Panfilo Castaldi


Panfilo Castaldi was an Italian physician and "master of the art of printing," to whom local tradition attributes the invention of moveable type. He was born in Feltre but spent most of his life working in Milan.
The story as it has circulated through the centuries in Feltre is that Castaldi was given examples of early Chinese block printing by Marco Polo, with which he experimented, eventually producing modern type. The story was largely unknown outside of Lombardy until it was reported in the 19th century by Robert Curzon, Baron Zouche, a diplomat. As Curzon tells it, Castaldi began with glass stamps made at Murano and eventually developed wooden printing blocks which he used in a printing press in Venice in 1426. This would have been several years before Johann Gutenberg's first experiments with metal type in the early 1430s. Curzon stresses the connection to Marco Polo, arguing that Castaldi's early work closely resembles Chinese printing, and also stresses Gutenberg's acquaintance with Venetian printing, thus suggesting that European printing did not emerge distinctly from the Chinese analogues but in imitation.
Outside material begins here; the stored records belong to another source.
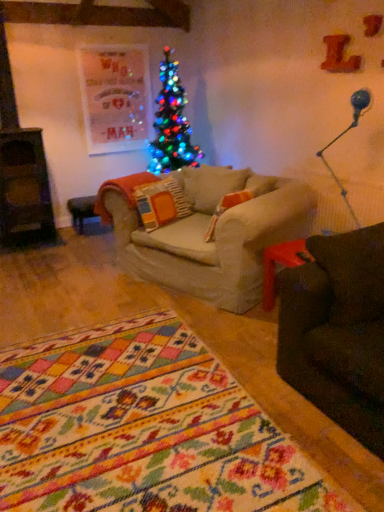
Question: Is blue glass lamp at upper right wider or thinner than knitted woolen pillow at center?

Choices:
 (A) wide
 (B) thin

Answer: (B)

Question: Relative to knitted woolen pillow at center, is blue glass lamp at upper right in front or behind?

Choices:
 (A) front
 (B) behind

Answer: (A)

Question: From a real-world perspective, is blue glass lamp at upper right positioned above or below knitted woolen pillow at center?

Choices:
 (A) below
 (B) above

Answer: (B)

Question: In the image, is knitted woolen pillow at center on the left side or the right side of blue glass lamp at upper right?

Choices:
 (A) left
 (B) right

Answer: (A)

Question: From their relative heights in the image, would you say knitted woolen pillow at center is taller or shorter than blue glass lamp at upper right?

Choices:
 (A) tall
 (B) short

Answer: (B)

Question: Is point (150, 195) closer or farther from the camera than point (362, 96)?

Choices:
 (A) farther
 (B) closer

Answer: (A)

Question: From the image's perspective, is knitted woolen pillow at center located above or below blue glass lamp at upper right?

Choices:
 (A) above
 (B) below

Answer: (B)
Since no more recent scholarship has suggested such an early date for Castaldi's printing, any relationship between Castaldi and Marco Polo, or any connection between Gutenberg and Northern Italy, the story has never received much credit outside of Feltre. In that city, however, it still attracts a fair amount of attention and was brought up once again on the occasion of Castaldi's sexcentennial in 1998; in a proposal for a municipal bill recognizing Castaldi, he was referred to as "il primo inventore dei caratteri mobili per la stampa". What is clear is that by the 1470s Castaldi was a successful printer; there is a record of a print run of 300 copies of a Cicero epistle in 1471.
Panfilo Castaldi is the imprint of a 19th and 20th-century printing house in Feltre.